*Provided material*.
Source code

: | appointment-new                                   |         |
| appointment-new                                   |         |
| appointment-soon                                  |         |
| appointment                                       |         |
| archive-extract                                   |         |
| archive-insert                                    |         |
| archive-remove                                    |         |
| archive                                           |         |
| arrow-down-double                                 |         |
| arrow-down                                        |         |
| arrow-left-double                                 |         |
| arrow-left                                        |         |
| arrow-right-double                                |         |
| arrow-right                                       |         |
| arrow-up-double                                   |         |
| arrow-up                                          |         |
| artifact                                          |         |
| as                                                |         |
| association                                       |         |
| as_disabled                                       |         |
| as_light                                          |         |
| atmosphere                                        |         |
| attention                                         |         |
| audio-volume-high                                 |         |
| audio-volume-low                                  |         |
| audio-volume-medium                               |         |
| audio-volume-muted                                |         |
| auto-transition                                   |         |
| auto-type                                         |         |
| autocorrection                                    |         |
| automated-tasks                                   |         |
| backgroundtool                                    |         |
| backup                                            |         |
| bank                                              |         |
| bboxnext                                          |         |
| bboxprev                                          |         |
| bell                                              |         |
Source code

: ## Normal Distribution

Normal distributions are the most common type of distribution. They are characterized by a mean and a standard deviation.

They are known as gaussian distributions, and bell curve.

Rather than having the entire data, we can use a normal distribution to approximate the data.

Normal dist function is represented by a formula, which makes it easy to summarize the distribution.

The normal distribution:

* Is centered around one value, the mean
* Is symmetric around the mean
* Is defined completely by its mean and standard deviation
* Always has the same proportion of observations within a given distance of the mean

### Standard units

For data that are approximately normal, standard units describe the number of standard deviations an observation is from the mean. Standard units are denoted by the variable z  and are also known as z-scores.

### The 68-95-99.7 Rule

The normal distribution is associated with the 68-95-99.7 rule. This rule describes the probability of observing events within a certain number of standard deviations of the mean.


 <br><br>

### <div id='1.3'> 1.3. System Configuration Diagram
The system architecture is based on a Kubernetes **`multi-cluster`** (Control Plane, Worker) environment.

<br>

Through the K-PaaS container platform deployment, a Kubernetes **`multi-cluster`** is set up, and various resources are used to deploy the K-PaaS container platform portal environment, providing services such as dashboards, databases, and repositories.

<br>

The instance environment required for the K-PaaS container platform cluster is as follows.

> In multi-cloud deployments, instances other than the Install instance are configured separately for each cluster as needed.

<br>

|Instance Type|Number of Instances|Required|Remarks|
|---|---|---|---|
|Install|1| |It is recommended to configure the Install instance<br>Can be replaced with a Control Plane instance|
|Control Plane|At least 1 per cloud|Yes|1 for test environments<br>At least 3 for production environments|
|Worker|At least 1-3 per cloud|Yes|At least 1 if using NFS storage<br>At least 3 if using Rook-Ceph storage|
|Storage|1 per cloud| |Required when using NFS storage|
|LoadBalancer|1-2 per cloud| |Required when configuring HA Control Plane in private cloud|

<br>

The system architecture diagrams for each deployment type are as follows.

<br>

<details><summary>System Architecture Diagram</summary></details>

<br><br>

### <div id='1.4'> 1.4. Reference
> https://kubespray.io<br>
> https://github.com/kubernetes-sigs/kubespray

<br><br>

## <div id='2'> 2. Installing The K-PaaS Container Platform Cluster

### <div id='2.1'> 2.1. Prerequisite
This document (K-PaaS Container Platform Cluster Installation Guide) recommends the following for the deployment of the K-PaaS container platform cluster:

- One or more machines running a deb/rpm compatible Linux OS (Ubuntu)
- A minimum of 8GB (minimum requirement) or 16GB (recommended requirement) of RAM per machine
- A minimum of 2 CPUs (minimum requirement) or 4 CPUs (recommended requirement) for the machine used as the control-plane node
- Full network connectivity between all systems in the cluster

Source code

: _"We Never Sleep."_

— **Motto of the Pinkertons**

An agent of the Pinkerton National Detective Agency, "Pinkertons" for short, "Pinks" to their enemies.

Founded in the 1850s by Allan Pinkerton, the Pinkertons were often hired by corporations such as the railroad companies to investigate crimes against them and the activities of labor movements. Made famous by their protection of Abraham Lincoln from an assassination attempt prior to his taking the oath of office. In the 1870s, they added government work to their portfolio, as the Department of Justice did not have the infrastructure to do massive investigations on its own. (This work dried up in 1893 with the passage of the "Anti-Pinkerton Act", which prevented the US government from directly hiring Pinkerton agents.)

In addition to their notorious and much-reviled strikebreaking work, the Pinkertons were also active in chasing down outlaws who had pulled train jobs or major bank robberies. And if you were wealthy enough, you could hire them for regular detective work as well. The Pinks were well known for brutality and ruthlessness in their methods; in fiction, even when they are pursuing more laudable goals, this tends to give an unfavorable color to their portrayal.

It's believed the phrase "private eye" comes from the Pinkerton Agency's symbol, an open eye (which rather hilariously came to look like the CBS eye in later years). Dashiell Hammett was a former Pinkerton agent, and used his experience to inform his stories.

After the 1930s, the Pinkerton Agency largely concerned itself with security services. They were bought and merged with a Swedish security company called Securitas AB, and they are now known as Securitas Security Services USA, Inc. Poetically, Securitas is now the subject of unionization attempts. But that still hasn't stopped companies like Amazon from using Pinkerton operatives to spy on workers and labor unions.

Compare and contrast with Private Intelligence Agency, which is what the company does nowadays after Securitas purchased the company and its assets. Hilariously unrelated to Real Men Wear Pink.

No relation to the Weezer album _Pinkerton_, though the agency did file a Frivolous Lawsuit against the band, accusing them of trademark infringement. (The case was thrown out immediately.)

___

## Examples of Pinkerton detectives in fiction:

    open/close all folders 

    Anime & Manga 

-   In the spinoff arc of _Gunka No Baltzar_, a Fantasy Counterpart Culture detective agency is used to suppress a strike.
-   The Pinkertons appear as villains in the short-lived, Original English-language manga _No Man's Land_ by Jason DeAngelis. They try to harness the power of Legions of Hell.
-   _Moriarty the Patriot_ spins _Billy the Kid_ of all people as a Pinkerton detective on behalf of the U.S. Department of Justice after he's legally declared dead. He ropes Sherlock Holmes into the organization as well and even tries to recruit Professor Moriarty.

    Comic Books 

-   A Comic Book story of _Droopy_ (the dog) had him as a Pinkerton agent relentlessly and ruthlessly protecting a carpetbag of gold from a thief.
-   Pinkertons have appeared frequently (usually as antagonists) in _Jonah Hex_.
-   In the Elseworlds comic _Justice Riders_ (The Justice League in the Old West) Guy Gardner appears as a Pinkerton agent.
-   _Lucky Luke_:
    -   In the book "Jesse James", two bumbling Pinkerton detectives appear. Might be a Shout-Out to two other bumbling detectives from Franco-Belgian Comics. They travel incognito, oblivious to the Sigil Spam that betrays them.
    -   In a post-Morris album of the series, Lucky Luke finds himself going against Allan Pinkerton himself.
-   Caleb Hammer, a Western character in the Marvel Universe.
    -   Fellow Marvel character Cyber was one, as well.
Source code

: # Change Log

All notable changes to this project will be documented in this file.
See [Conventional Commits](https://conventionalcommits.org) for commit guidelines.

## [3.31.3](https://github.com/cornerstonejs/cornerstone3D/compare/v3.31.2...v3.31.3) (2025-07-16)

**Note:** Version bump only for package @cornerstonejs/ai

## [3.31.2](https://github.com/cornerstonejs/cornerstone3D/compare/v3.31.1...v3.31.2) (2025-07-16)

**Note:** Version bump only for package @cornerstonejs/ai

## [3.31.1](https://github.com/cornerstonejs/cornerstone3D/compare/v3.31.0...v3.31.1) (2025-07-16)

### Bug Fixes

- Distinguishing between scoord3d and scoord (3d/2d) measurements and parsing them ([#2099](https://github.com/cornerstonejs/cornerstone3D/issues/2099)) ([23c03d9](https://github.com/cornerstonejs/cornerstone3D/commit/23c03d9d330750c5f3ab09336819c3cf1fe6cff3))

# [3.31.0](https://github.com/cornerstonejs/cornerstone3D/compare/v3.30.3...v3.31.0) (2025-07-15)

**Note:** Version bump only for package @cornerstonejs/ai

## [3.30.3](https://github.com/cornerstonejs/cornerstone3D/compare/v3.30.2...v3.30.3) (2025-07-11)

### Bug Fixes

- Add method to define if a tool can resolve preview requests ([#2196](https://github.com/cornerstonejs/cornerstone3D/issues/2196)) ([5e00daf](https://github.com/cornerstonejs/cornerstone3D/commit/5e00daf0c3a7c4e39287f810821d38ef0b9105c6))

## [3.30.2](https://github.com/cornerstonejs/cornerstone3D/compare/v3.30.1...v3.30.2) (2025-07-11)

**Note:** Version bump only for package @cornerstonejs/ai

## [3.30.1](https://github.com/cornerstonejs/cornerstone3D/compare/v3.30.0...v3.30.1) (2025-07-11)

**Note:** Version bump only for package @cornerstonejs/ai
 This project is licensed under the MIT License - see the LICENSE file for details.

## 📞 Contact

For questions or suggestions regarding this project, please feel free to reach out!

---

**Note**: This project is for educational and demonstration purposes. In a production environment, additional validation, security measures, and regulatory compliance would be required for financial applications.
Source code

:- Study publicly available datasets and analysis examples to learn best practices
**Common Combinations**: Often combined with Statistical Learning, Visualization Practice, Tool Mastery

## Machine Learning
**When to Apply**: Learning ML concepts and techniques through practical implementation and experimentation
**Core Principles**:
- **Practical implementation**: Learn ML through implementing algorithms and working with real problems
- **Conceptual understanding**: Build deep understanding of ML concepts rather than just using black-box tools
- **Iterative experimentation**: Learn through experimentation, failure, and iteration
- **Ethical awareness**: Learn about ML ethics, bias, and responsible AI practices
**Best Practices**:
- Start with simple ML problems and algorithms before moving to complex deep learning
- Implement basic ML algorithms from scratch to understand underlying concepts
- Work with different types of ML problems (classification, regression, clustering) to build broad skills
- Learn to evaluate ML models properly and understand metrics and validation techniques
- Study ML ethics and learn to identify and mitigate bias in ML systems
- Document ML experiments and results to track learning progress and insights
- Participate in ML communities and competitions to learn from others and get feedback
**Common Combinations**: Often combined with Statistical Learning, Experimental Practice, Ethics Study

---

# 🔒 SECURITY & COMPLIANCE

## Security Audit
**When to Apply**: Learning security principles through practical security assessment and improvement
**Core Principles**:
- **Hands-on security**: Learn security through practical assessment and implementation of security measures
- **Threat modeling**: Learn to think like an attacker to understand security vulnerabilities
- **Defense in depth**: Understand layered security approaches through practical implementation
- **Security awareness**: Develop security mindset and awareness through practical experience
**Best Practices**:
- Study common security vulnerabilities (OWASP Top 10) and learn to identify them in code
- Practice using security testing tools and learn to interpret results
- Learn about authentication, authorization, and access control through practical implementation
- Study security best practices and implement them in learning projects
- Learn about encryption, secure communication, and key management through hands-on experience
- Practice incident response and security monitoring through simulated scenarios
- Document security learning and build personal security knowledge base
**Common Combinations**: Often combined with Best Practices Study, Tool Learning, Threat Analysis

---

*Exercise*. Reproduce word for word the lines from the records above, starting at the line containing "Through the K-PaaS" and ending at the line containing "of the Pinkertons**", with both of those lines included.

*Your solution*.
Through the K-PaaS container platform deployment, a Kubernetes **`multi-cluster`** is set up, and various resources are used to deploy the K-PaaS container platform portal environment, providing services such as dashboards, databases, and repositories.

<br>

The instance environment required for the K-PaaS container platform cluster is as follows.

> In multi-cloud deployments, instances other than the Install instance are configured separately for each cluster as needed.

<br>

|Instance Type|Number of Instances|Required|Remarks|
|---|---|---|---|
|Install|1| |It is recommended to configure the Install instance<br>Can be replaced with a Control Plane instance|
|Control Plane|At least 1 per cloud|Yes|1 for test environments<br>At least 3 for production environments|
|Worker|At least 1-3 per cloud|Yes|At least 1 if using NFS storage<br>At least 3 if using Rook-Ceph storage|
|Storage|1 per cloud| |Required when using NFS storage|
|LoadBalancer|1-2 per cloud| |Required when configuring HA Control Plane in private cloud|

<br>

The system architecture diagrams for each deployment type are as follows.

<br>

<details><summary>System Architecture Diagram</summary></details>

<br><br>

### <div id='1.4'> 1.4. Reference
> https://kubespray.io<br>
> https://github.com/kubernetes-sigs/kubespray

<br><br>

## <div id='2'> 2. Installing The K-PaaS Container Platform Cluster

### <div id='2.1'> 2.1. Prerequisite
This document (K-PaaS Container Platform Cluster Installation Guide) recommends the following for the deployment of the K-PaaS container platform cluster:

- One or more machines running a deb/rpm compatible Linux OS (Ubuntu)
- A minimum of 8GB (minimum requirement) or 16GB (recommended requirement) of RAM per machine
- A minimum of 2 CPUs (minimum requirement) or 4 CPUs (recommended requirement) for the machine used as the control-plane node
- Full network connectivity between all systems in the cluster

Source code

: _"We Never Sleep."_

— **Motto of the Pinkertons**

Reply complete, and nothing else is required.